■ Dataset entries:
---

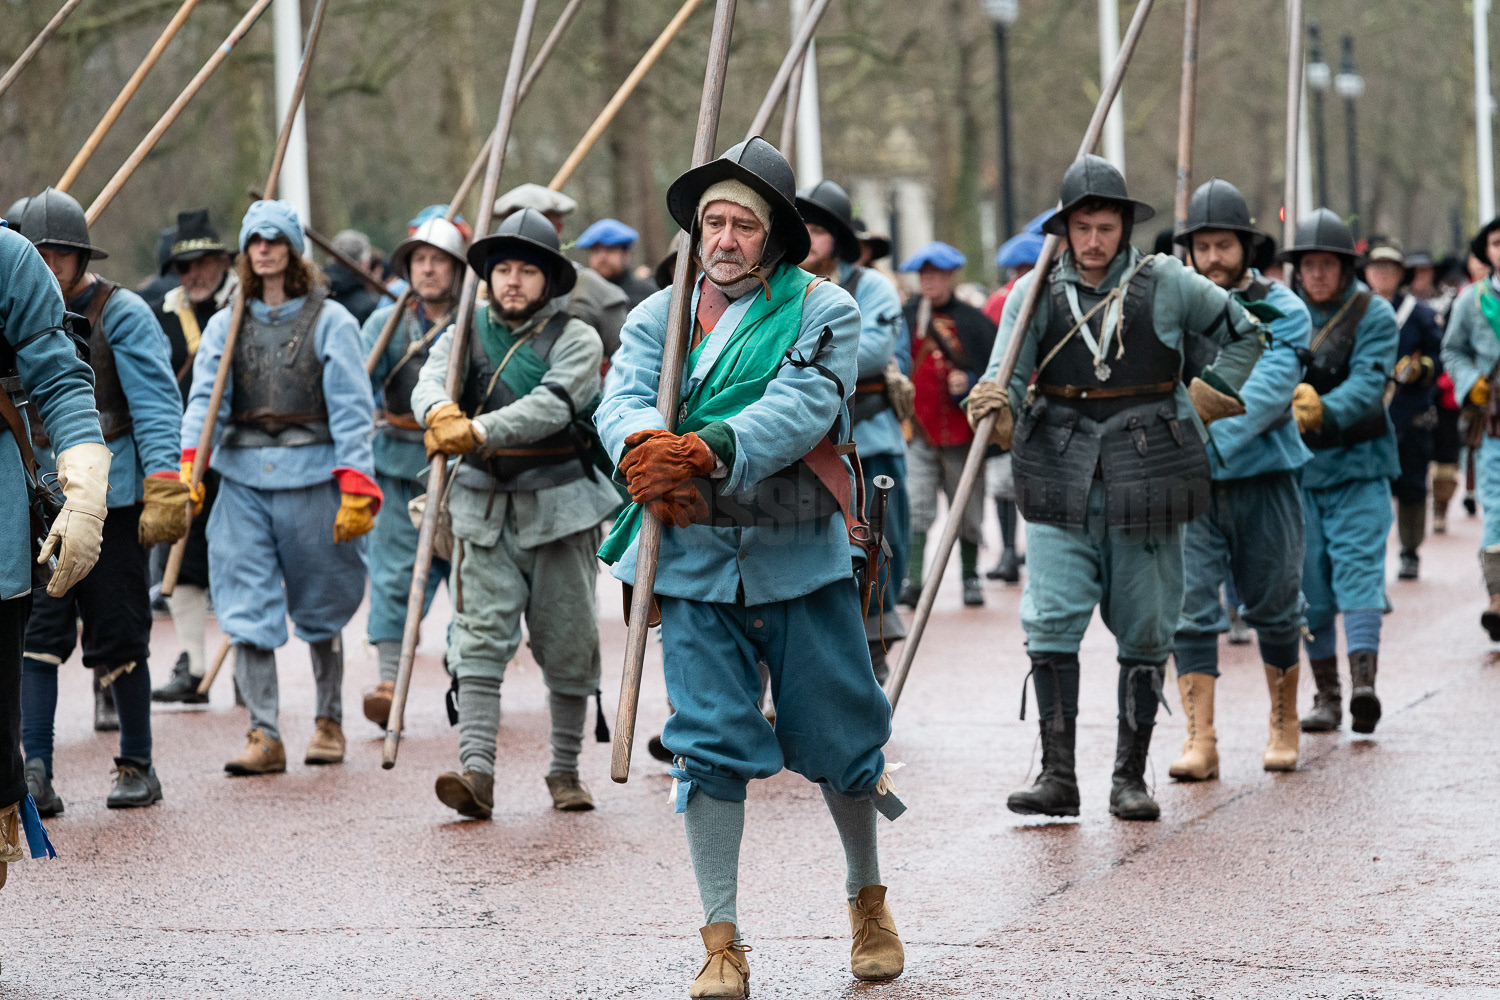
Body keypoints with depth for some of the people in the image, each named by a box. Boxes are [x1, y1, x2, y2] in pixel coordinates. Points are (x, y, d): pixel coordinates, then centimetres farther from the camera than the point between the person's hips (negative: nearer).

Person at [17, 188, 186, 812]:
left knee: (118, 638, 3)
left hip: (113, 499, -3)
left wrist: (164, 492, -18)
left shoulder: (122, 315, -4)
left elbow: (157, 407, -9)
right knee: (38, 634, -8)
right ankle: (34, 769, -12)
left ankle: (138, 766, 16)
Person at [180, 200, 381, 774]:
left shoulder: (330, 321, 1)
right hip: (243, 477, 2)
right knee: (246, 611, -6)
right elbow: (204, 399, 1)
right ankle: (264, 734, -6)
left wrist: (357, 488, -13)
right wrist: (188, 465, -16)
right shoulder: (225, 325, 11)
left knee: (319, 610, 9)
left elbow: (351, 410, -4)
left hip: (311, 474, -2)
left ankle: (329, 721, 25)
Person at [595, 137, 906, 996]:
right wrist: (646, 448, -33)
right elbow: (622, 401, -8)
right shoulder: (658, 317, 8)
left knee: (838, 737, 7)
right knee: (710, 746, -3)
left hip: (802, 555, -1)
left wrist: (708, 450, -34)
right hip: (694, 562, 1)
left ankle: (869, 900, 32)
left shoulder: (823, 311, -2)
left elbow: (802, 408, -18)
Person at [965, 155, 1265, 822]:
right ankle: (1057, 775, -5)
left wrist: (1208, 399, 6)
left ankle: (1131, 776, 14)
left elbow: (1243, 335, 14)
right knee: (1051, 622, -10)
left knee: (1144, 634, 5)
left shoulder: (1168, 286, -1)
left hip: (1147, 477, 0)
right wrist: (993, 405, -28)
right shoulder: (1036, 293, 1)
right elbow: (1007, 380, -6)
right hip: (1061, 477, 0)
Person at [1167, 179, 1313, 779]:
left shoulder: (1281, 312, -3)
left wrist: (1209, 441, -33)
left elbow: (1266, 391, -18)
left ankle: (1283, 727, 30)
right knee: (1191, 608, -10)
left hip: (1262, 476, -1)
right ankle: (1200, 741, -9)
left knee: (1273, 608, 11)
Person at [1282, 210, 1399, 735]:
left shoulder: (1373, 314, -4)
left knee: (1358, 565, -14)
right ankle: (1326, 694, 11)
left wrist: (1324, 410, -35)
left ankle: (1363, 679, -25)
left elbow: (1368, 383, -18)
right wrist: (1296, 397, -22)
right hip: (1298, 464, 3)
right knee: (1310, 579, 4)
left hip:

---

■ Your goal:
Pull out every line of the listing above that contains the word "elbow".

■ Written response:
left elbow: (157, 407, -9)
right elbow: (204, 399, 1)
left elbow: (351, 410, -4)
right elbow: (622, 401, -8)
left elbow: (802, 408, -18)
left elbow: (1243, 335, 14)
right elbow: (1007, 380, -6)
left elbow: (1266, 391, -18)
left elbow: (1368, 383, -18)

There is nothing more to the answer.